City’s largest hospital

Located right in the backyard of the historic Balahisar Fort, the LRH, named after Lady Reading, the wife of Lord Reading who served as viceroy of India from 1921 to 1926, is one of the largest tertiary care hospitals in the country.

The 30-acre hospital is never empty as hundreds of people, some patients, some relatives, some staff and others just passing through, stream through its many gates. Right across the compound are the bustling Qissa Khwani, Khyber and Ander Sheher bazaars with their narrow lanes and countless shops.
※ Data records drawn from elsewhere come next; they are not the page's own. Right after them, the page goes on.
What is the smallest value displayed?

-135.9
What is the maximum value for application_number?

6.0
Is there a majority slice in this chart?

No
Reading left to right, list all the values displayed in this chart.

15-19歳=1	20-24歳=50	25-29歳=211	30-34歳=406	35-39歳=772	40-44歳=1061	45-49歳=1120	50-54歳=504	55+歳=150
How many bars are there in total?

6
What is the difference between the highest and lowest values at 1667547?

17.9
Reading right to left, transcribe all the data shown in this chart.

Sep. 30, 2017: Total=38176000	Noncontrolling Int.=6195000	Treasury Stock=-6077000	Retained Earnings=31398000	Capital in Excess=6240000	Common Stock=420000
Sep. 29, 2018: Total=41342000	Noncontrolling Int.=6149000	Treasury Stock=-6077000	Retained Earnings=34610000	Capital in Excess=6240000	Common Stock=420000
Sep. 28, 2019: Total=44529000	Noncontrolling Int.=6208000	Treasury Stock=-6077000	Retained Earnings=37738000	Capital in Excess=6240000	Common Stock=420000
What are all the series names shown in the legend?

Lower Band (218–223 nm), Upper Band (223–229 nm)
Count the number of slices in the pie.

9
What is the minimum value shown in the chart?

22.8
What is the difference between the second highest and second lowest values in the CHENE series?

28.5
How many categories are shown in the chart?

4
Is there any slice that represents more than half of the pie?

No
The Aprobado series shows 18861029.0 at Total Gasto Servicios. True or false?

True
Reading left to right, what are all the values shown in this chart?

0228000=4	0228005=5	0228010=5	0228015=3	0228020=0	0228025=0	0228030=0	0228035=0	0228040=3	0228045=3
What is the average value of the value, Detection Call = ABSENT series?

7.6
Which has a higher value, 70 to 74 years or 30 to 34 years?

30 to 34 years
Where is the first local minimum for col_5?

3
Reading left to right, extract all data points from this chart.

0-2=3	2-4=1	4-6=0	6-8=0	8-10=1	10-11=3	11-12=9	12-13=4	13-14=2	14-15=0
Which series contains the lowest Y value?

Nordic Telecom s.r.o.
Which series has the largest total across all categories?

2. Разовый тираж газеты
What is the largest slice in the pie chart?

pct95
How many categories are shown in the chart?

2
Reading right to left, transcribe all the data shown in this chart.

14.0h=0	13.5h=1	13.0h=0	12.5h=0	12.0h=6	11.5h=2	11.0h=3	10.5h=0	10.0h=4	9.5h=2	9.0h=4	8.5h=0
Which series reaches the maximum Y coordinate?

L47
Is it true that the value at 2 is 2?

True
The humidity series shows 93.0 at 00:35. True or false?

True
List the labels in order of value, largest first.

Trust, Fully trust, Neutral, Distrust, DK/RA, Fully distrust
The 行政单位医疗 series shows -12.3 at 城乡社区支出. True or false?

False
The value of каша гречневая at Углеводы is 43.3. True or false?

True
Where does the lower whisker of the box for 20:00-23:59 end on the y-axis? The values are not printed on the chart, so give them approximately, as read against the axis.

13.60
As Khyber-Pakhtunkhwa has borne the brunt of militancy which has crept into the country, the LRH by default is the first medical facility to which casualties are taken. Over the past decade, the 1,700-bed hospital has seen all kinds of patients from victims of hundreds of suicide blasts to target killings and natural disasters.

A revelatory fall

For a hospital that has treated unimaginable injuries, it is ironic that it owes its existence to an accident as small as a fall from a horse.

During his time as the viceroy, Lord Reading and his wife visited Peshawar. Lady Reading was fascinated by the view of the city of flowers from Balahisar Fort, the quarters the couple was lodged in. Wishing to sightsee, Lady Reading requested a trip and was provided a horse but on the way back she fell from it.

She was rushed unconscious to Agerton Hospital, however, the facility could not cope with her injuries and she was then shifted to the Royal Artillery Hospital now known as Combined Military Hospital, Peshawar.

The incident left a lasting impact on Lady Reading and upon her husband’s retirement she arrived from Delhi to the city and campaigned for the construction of a well-equipped hospital in place of Agerton.

Sir Charles Brierley played a key role in the completion of the project and was also assigned the task of serving as the administrator. Sir Brierley was later elevated to the post of Inspector General and the TB ward was named after him.

The new hospital ultimately took Lady Reading’s name and has been serving the people of the city ever since.

Published in The Express Tribune, August 6th,2014.